I'll keep it as short as I can. Please no negativity… I grew up in a divorced house on the lake with a toxic family business. My whole life, they have trained me to be in sales and be in a position to take the jewelry company over. It makes good money, but my parents have always been very controlling and aggravated with me. I have terrible ADHD and extremely bad self-esteem issues. Im 31.

I've been married for 5 years to a beautiful, great girl I've known since elementary school. We have 2 amazing kids together and i love them. But she grew up in a highly abusive household and is loaded with PTSD, mentally health issues, super bad anxiety and many other issues. We are separated when I discovered she was doing OnlyFans behind my back. Then, she began sleeping around, including with 2 od my friends and the old man next door, because she couldn't cope with being alone and the family being broken up. I have HUGE resentment and am having a hard time forgiving her. Most of her friends are guys and almost all of them just want to sleep with her. Makes me feel very insecure the way she entertains them.

My problem now is I can't make up my mind. Its a constant push/pull and they are fighting for control of me. My parents and my wife HATE HATE HATE each other and it's now at the point where I have to choose.

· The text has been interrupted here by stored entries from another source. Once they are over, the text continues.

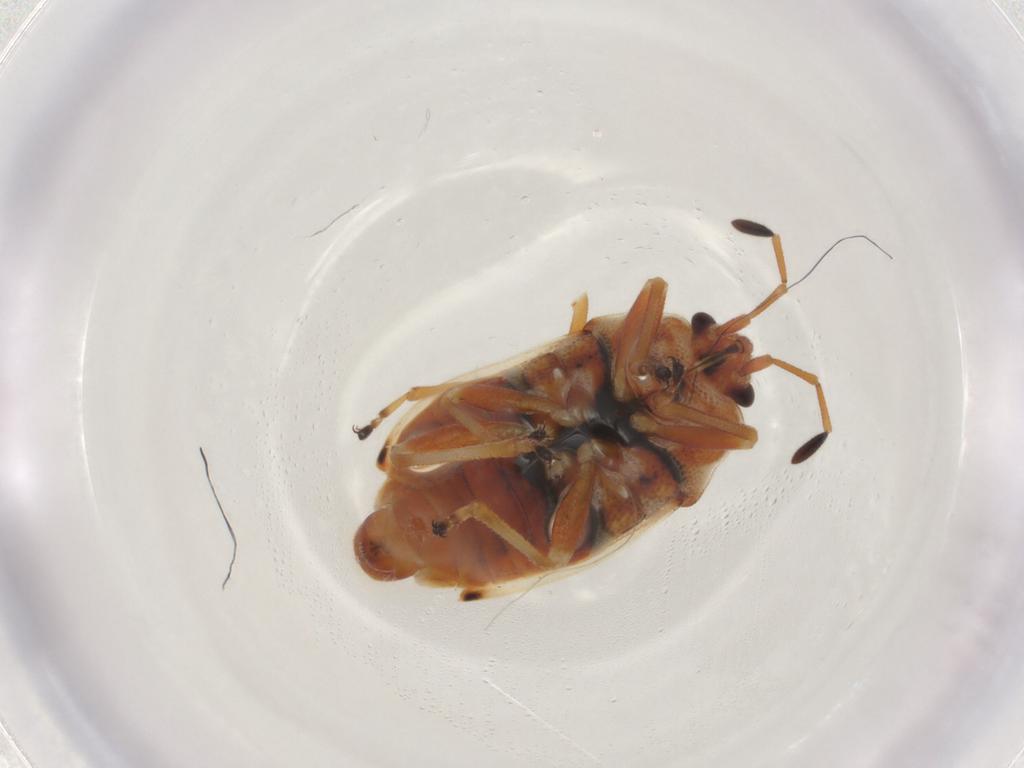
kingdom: Animalia
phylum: Arthropoda
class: Insecta
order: Hemiptera
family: Lygaeidae
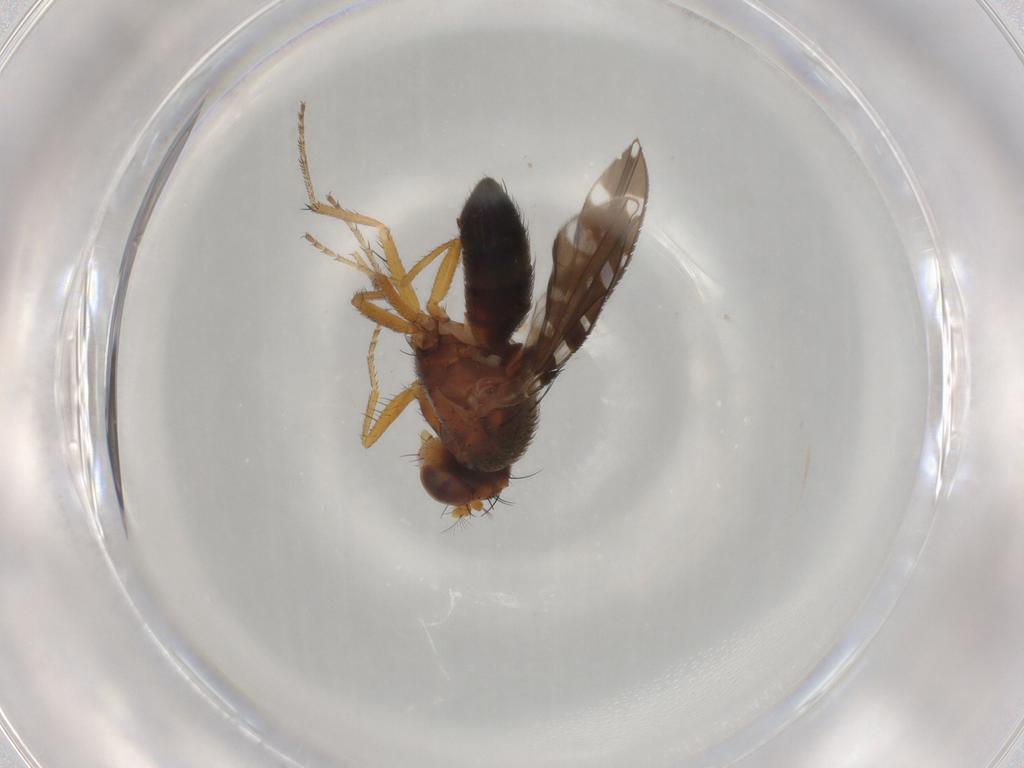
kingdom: Animalia
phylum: Arthropoda
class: Insecta
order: Diptera
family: Ephydridae
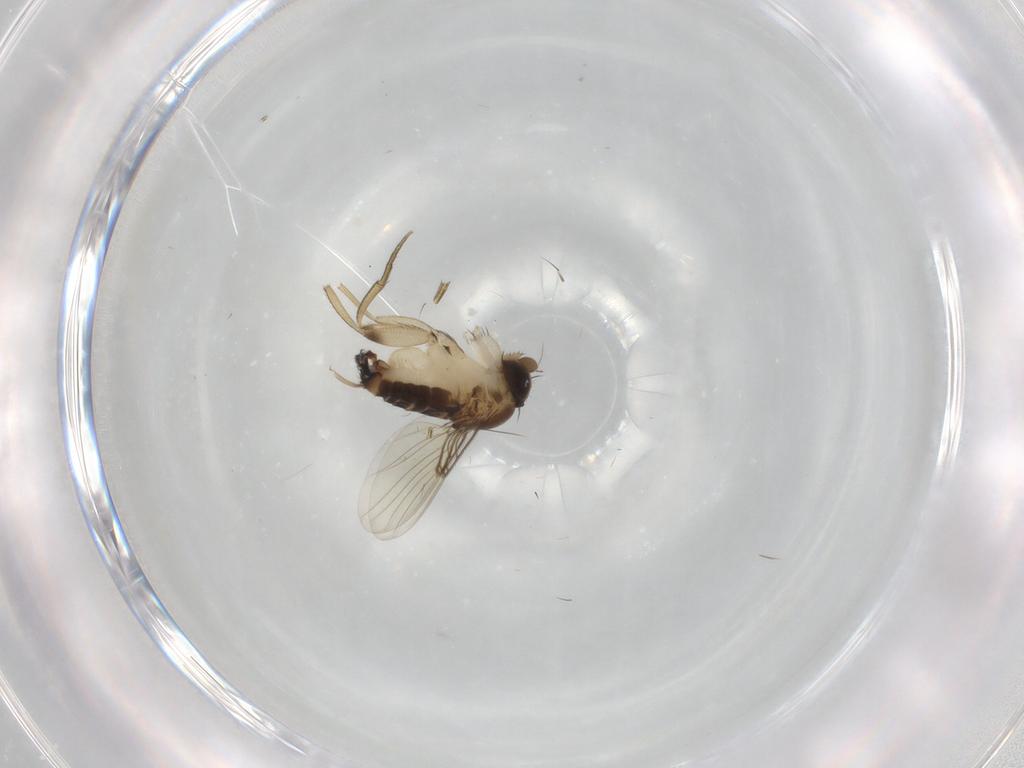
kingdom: Animalia
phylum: Arthropoda
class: Insecta
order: Diptera
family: Phoridae
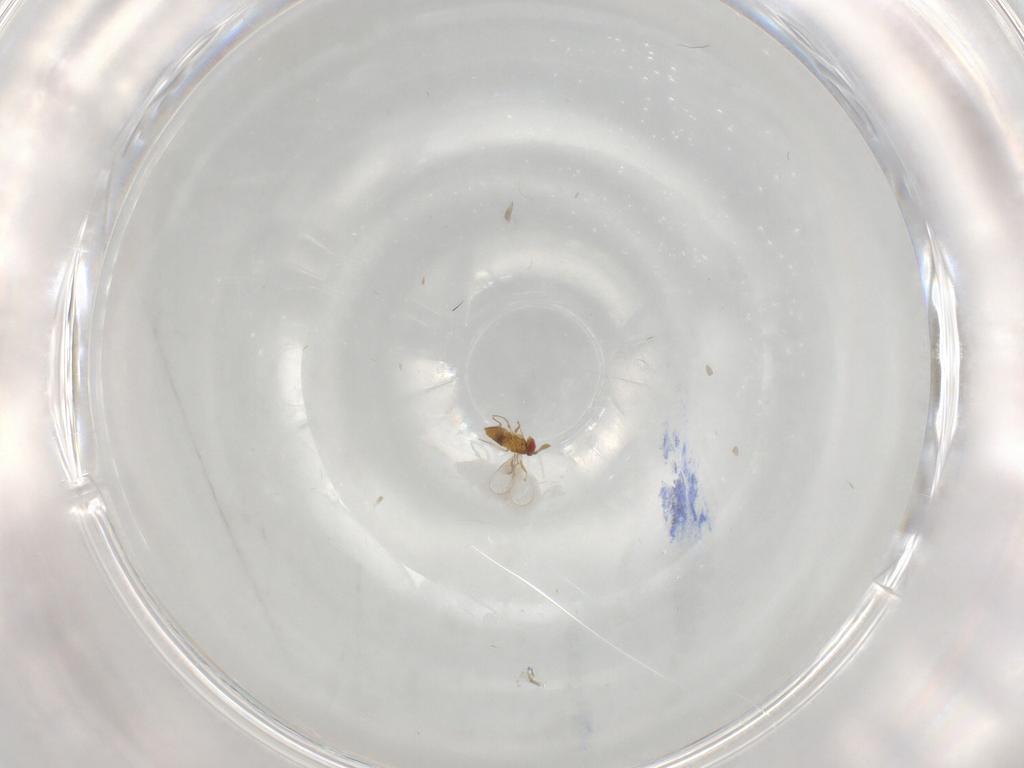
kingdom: Animalia
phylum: Arthropoda
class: Insecta
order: Hymenoptera
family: Trichogrammatidae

If I choose the business and divorce her, I'll never really have any peace with her, the kids will suffer long term and I will carry crushing guilt and shame possibly the rest of my life. It will be crushing financially and my heart will remain broken. I do not have the confidence to dare approach another woman.

If I choose to get serious help and take my family back and move back in with her… I lose my career, my financial future, written out of the will and everything I have worked my ass off for since I was a teenager. My parents are trying to protect me and their life's work and just want to see me happy… my wife has loved me, had my back when we are together and desperately wants to help me handle my depression and get my life back on track.

It's such a hard decision for me because I feel like neither option is going to make me happy. My wife is very dominant and is an expert at putting my down, nitpicking, nagging and making me feel like shit. My parents are both narcissistic and miserable people who only care about money and are so work driven nobody wants to be around them.

If it were yall in this position… what would you do? My life is being ruined more and more every day the longer I stay in this position.